Productive efficiency is an aspect of economic efficiency that focuses on how to maximize output of a chosen product portfolio, without concern for whether your product portfolio is making goods in the right proportion; in misguided application, it will aid in manufacturing the wrong basket of outputs faster and cheaper than ever before.

Productive efficiency of an industry requires that all firms operate using best-practice technological and managerial processes and that there is no further reallocation that bring more output with the same inputs and the same production technology. By improving these processes, an economy or business can extend its production possibility frontier outward, so that efficient production yields more output than previously.

Productive inefficiency, with the economy operating below its production possibilities frontier, can occur because the productive inputs physical capital and labor are underutilized—that is, some capital or labor is left sitting idle—or because these inputs are allocated in inappropriate combinations to the different industries that use them.

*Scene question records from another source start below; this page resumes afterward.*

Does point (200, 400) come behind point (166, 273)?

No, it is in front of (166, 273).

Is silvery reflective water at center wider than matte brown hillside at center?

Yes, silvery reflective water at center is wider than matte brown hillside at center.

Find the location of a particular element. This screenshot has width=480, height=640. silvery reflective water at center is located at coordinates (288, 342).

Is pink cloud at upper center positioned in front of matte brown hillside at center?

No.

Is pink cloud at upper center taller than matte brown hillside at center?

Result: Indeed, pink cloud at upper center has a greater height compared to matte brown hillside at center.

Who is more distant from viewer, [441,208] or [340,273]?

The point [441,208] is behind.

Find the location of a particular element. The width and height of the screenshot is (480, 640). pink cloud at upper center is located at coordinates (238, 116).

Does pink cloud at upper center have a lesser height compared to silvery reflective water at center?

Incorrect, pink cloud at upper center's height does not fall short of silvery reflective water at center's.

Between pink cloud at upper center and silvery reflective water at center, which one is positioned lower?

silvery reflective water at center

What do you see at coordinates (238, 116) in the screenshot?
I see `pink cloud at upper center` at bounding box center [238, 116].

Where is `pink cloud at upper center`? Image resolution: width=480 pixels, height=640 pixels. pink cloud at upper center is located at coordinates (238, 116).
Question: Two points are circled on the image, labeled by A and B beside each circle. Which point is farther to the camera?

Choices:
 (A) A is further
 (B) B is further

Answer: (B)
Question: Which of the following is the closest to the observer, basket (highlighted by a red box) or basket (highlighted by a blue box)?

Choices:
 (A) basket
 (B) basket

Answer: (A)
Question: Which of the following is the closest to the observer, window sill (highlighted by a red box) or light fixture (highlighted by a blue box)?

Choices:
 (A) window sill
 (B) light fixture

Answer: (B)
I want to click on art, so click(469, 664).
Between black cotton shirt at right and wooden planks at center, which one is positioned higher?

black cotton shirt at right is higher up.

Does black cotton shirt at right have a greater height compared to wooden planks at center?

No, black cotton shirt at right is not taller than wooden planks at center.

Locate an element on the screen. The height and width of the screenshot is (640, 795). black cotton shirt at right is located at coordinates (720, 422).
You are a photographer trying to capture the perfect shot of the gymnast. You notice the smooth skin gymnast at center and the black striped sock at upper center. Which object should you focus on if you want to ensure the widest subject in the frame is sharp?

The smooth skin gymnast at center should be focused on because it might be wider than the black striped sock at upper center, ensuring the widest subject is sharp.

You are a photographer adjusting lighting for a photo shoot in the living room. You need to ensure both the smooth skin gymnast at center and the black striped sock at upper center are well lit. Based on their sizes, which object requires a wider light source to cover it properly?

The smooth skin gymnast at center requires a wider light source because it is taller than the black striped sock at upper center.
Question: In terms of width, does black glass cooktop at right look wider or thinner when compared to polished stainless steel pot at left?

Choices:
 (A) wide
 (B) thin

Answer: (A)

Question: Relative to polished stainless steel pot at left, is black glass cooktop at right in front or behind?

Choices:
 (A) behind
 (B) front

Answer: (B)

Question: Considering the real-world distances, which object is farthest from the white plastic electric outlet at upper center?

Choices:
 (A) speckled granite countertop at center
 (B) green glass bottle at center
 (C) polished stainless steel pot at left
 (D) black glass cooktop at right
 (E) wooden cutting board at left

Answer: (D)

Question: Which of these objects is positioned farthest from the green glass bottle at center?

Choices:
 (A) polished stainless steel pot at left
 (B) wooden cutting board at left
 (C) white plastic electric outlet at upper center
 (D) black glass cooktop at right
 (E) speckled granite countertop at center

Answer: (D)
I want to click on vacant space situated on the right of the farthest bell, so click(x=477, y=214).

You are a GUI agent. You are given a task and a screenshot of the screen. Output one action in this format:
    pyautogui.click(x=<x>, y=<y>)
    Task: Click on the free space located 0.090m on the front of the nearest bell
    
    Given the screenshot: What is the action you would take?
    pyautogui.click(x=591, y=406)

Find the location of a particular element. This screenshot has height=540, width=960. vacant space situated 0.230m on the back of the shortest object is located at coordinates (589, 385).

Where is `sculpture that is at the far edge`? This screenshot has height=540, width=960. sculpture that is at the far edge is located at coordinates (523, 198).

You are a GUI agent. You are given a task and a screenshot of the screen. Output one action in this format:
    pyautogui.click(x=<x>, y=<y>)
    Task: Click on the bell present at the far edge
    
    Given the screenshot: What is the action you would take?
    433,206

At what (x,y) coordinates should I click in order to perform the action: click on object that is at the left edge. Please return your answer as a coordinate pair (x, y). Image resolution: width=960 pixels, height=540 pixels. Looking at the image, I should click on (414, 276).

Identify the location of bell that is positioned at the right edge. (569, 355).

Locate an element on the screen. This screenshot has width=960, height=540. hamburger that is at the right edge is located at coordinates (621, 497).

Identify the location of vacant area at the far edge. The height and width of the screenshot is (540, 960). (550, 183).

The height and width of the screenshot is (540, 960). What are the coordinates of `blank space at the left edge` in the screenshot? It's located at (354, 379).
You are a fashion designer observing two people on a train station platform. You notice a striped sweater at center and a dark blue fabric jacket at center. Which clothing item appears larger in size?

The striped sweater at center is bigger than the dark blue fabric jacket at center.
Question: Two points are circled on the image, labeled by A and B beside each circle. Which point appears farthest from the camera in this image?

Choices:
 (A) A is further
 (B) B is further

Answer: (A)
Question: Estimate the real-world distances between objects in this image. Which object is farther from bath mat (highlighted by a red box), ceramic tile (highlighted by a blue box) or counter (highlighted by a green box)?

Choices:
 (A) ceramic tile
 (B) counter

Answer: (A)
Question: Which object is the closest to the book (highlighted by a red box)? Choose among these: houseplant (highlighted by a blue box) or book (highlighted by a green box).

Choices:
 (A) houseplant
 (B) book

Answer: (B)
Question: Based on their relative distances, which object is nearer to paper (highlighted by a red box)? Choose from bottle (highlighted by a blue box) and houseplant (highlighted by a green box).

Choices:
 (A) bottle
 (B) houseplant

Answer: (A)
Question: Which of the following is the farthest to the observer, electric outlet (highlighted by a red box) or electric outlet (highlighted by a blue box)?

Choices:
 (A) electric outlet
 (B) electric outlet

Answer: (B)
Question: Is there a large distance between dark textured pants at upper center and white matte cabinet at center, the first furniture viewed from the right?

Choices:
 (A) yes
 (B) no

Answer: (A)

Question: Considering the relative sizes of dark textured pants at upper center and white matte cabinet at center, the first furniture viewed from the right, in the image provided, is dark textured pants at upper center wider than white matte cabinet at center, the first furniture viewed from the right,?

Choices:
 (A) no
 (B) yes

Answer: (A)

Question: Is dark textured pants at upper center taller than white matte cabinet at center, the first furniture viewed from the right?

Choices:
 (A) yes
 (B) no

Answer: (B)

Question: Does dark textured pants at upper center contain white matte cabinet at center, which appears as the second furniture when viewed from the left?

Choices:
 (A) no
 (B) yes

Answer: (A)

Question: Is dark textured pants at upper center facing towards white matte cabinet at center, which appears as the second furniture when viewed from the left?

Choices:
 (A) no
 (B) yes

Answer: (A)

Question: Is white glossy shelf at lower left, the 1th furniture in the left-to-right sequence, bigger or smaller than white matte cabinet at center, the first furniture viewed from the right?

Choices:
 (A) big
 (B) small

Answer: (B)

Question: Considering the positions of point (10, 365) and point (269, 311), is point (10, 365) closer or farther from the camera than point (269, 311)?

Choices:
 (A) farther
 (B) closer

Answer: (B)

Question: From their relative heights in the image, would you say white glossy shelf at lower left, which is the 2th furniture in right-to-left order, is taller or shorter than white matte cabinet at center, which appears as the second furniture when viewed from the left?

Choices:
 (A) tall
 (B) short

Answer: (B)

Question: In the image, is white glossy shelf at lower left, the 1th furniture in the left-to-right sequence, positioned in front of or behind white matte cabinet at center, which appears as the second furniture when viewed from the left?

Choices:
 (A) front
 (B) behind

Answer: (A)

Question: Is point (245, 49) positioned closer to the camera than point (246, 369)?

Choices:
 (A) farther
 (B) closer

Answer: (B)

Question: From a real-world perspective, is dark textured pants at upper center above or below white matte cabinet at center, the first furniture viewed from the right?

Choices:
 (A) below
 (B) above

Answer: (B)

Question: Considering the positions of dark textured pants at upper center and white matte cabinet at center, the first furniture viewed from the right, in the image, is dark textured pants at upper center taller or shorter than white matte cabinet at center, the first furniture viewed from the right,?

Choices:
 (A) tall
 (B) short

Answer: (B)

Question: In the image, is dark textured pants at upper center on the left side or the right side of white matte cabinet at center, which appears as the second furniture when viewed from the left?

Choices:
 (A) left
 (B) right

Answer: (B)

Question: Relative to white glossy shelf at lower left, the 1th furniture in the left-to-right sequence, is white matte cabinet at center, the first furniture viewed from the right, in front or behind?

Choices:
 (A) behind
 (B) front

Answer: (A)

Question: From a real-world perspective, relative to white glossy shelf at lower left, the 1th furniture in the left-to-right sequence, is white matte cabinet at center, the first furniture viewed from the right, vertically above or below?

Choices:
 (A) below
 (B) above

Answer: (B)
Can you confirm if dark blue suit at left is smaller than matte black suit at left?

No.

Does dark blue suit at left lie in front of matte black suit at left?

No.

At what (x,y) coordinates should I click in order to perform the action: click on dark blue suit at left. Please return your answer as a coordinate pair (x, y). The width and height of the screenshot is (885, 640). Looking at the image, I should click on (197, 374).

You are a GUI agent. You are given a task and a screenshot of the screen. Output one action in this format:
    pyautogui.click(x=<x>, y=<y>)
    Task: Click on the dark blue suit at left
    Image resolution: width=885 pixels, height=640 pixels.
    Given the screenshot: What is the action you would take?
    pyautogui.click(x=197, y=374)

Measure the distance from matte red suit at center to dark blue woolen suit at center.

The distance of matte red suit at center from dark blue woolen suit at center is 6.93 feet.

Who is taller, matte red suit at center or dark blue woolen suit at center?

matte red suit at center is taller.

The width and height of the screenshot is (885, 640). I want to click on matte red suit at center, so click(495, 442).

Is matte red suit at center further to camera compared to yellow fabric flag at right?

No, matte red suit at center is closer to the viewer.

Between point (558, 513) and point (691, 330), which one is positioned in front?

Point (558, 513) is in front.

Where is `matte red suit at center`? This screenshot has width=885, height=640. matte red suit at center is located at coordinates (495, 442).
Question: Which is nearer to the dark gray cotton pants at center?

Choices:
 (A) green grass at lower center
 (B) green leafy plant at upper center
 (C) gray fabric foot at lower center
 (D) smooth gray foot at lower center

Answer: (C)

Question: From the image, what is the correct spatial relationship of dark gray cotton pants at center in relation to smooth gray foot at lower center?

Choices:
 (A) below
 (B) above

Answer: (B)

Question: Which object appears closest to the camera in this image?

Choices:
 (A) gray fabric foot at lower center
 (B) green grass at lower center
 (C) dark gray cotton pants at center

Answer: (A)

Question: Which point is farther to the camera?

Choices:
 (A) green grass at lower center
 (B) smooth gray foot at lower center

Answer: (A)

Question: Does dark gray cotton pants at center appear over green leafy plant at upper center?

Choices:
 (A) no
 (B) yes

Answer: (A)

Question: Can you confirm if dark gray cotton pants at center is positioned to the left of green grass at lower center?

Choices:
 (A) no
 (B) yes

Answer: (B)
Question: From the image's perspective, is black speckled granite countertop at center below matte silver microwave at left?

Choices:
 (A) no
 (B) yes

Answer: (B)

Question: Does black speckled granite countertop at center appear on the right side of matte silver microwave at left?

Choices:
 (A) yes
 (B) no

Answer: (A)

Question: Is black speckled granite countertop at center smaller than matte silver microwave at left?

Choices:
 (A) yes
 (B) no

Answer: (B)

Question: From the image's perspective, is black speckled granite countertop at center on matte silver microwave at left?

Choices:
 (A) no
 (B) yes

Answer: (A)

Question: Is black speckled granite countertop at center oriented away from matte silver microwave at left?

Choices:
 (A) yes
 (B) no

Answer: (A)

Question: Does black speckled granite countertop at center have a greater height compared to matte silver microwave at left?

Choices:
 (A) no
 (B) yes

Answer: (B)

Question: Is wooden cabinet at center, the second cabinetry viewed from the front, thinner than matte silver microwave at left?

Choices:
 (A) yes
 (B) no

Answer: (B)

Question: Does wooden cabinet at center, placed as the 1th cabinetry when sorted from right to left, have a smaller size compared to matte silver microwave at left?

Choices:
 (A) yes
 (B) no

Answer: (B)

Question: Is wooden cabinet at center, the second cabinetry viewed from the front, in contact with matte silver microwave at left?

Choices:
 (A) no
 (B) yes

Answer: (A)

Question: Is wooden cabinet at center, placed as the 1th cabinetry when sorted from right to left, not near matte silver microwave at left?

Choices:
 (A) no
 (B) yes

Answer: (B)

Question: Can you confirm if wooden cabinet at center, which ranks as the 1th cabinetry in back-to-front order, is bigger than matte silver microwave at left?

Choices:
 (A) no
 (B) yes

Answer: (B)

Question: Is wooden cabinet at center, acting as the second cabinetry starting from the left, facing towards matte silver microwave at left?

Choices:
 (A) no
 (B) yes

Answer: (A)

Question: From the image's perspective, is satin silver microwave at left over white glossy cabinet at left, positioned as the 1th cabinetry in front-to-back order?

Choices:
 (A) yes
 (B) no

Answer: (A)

In long-run equilibrium for perfectly competitive markets, productive efficiency occurs at the base of the average total cost curve — i.e. where marginal cost equals average total cost — for each good.

Due to the nature and culture of monopolistic companies, they may not be productively efficient because of X-inefficiency, whereby companies operating in a monopoly have less of an incentive to maximize output due to lack of competition. However, due to economies of scale it can be possible for the profit-maximizing level of output of monopolistic companies to occur with a lower price to the consumer than perfectly competitive companies.

==Theoretical measures==

Many theoretical measures of production efficiency have been proposed in the literature as well as many approaches to estimate them.

The most popular measures of efficiency include Farrell measure (also known as Debreu–Farrell measure, since Debreu (1951) has similar ideas). This measure is also the reciprocal of the Shephard's distance function. These can be defined with either the input orientation (fix outputs and measure maximal possible reduction in inputs) or the output orientation (fix inputs and measure maximal possible expansion in outputs).

A generalisation of these is the so-called directional distance function, where one can select any direction (or orientation) for measuring the production efficiency.

The most popular for estimating production efficiency are data envelopment analysis and stochastic frontier analysis.

See the recent book by Sickles and Zelenyuk (2019) for comprehensive coverage of the theory and related estimation and many references therein.